Attending children’s church, later youth group, and serving on the leadership of my school’s branch of the Christian Youth Association was a given with this background, as was the fact that I was firmly indoctrinated in the belief that we are put on this Earth to serve God and serve others.

And this is not a bad belief. The bad rep Christianity has gotten through the centuries is exactly because Christians too often forget that self-sacrifice (also known as “love thy neighbour as thyself”) is one of the two central tenets of the religion, and the world would be a much better place if everyone, regardless of belief, practised this philosophy more.

But I’m also a people pleaser by nature, which lead me to making a succession of choices that made me gradually more and more miserable. I kept convincing myself that I was doing the right thing, that it was my calling, that it was worth it. But I was miserable, going nowhere and getting there fast.

The new look of this site is merely symbolic of what has been going on with me lately. I made a decision to choose me for a change. For once I’m making choices that I believe will make my and my wife’s lives better and I’m not obsessing over whether other people will approve or even understand, nor whether it’s the right and proper thing to do. My beliefs haven’t changed, but I’m looking at them from a new angle.

And you know what? It’s paying off.

I’m feeling great. I’m getting excited about the possibilities of the future again. My writer’s block disappeared overnight and, while I’m not yet sustaining a decent daily word count, I’m getting fidgety if a day goes by without any new words being added to my novel (I’m still busy with last year’s NaNoWriMo novel, by the way, now titled The Scroll of Sekhmet) and I have a new hunger to learn stuff (I all but mastered Colemak in three weeks – just working on speed now). Even the wife is happier (by her own admission – an indirect result of my new way of thinking).

And it’s not just psychological. I’ve reached out to a very real opportunity and, while I can’t go into details just yet, let’s just say that my life is about to get pretty interesting…

I openly scoff at those new agey books (some even masquerading as Christian literature) that are so popular these days that claim you can change your life through the power of positive thinking, or by claiming a miracle, or telling the universe what you want. But sometimes, in the midst of all the magical thinking, the authors of those books do stumble across profound truths.

A few days ago a friend shared a Facebook status by Elizabeth Gilbert that pretty much describes exactly what I’ve been doing. This might just be me rationalising away the lingering discomfort caused by doing something solely for myself, but the gist of her message – that you can only really mean something for others when you are truly living your own life to the full – makes incredible sense to me.
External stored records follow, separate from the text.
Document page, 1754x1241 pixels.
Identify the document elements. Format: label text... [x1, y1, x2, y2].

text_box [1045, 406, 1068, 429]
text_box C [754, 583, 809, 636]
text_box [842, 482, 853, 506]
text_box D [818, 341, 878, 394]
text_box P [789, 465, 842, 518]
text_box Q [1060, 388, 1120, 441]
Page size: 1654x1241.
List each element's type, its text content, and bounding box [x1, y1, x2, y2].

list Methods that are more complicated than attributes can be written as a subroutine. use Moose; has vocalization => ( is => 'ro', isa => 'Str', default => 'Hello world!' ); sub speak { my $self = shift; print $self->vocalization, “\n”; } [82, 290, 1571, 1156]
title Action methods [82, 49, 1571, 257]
Or to put it in the words of that oft-quoted passage by Marianne Williamson:

And as we let our own light shine, we unconsciously give other people permission to do the same. As we are liberated from our own fear, our presence automatically liberates others.
– Marianne Williamson

5 thoughts on “On choosing me

  1. It’s such a fine line between loving others as yourself and not loving yourself enough to keep old Self going. Wishing your strength and joy on the journey toward finding that line. (P.S., I don’t believe the damned thing stays in one place for any length of time. It may have a very warped sense of humor.)